**PROBLEM REQUIREMENTS:**
For the entries below, repeat exactly each line starting with the one that contains "ceasefire, and it’d signal to Russia that we" and going on through the one that contains "Ukraine, says UN chief", and no others.

>>

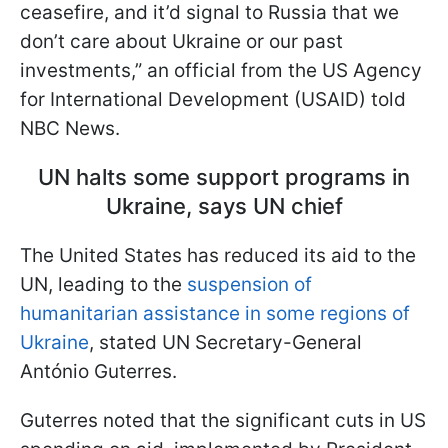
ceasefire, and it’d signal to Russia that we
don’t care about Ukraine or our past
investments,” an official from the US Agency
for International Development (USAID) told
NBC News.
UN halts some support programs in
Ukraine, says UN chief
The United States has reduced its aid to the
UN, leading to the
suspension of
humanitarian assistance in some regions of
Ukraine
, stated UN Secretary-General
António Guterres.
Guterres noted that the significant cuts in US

<<
>>

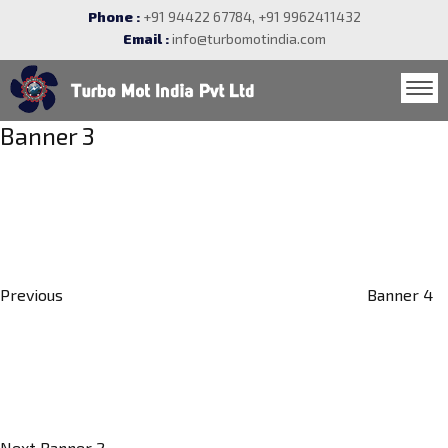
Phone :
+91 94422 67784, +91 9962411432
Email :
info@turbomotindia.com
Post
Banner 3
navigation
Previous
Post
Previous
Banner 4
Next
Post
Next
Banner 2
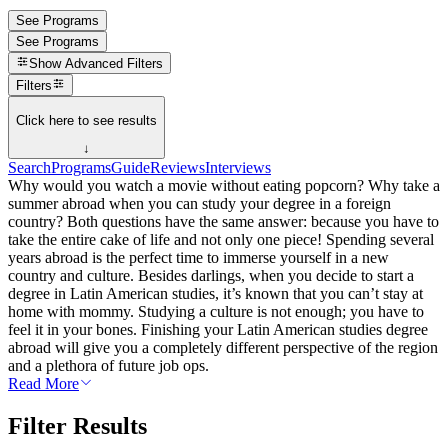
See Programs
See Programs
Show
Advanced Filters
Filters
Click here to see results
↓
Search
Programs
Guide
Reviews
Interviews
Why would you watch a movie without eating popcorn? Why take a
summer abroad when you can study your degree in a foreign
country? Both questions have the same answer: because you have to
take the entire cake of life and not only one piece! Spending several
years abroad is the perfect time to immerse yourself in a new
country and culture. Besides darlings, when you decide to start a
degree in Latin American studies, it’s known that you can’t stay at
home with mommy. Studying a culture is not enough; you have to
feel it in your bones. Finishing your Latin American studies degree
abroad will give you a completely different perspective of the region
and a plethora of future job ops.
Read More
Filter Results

<<

**COMPLETED EXERCISE:**
ceasefire, and it’d signal to Russia that we
don’t care about Ukraine or our past
investments,” an official from the US Agency
for International Development (USAID) told
NBC News.
UN halts some support programs in
Ukraine, says UN chief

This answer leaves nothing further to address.